• _Requirement_
Your output is to consist only of the line containing "output reg [15:0] out;" and the lines after it, through the end of the data, reproduced exactly.

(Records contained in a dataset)
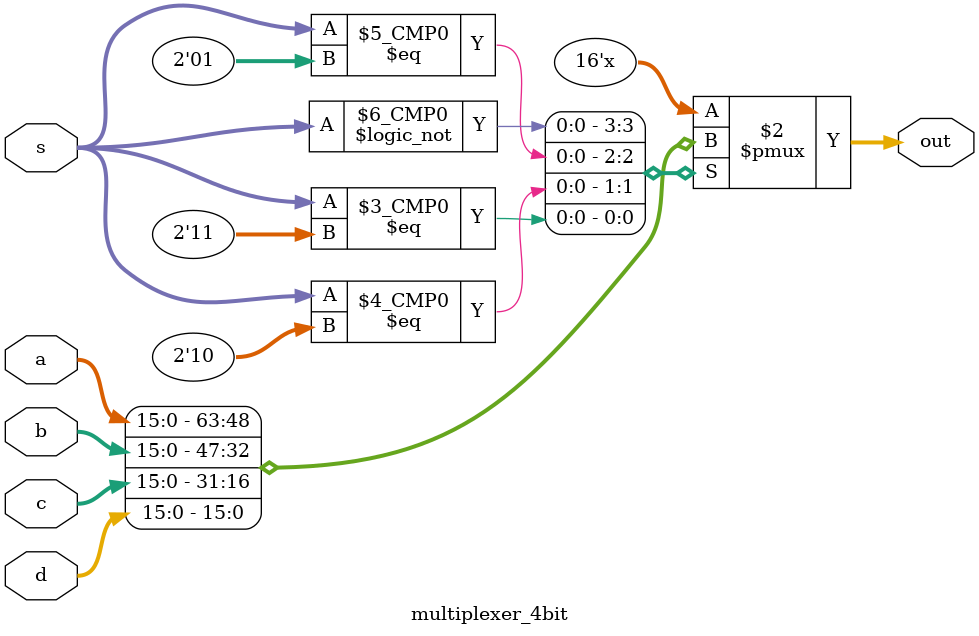
<source format=v>
module multiplexer_16bit (I0, I1, I2, I3, I4, I5, I6, I7, I8, I9, I10, I11, I12, I13, I14, I15, s, out);

    input [15:0] I0, I1, I2, I3, I4, I5, I6, I7, I8, I9, I10, I11, I12, I13, I14, I15;
    input [3:0] s;
    output [15:0] out;
    
    wire [15:0] out1, out2, out3, out4; 
    multiplexer_4bit Inst1 (I0, I1, I2, I3,     s[1:0], out1);
    multiplexer_4bit Inst2 (I4, I5, I6, I7,     s[1:0], out2);
    multiplexer_4bit Inst3 (I8, I9, I10, I11,   s[1:0], out3);
    multiplexer_4bit Inst4 (I12, I13, I14, I15, s[1:0], out4);

    multiplexer_4bit Inst5 (out1, out2, out3, out4, s[3:2], out);

endmodule


module multiplexer_4bit (a, b, c, d, s, out);

    input [15:0] a,b,c,d;
    input [1:0] s;
    output reg [15:0] out;
    always @(*) 
        begin
            case (s)
                2'b00:  out = a;
                2'b01:  out = b;
                2'b10:  out = c;
                2'b11:  out = d;
                default: out = 16'bxxxxxxxxxxxxxxxx;
            endcase

        end

endmodule
</source>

• _Solution to the exercise_
    output reg [15:0] out;
    always @(*) 
        begin
            case (s)
                2'b00:  out = a;
                2'b01:  out = b;
                2'b10:  out = c;
                2'b11:  out = d;
                default: out = 16'bxxxxxxxxxxxxxxxx;
            endcase

        end

endmodule
</source>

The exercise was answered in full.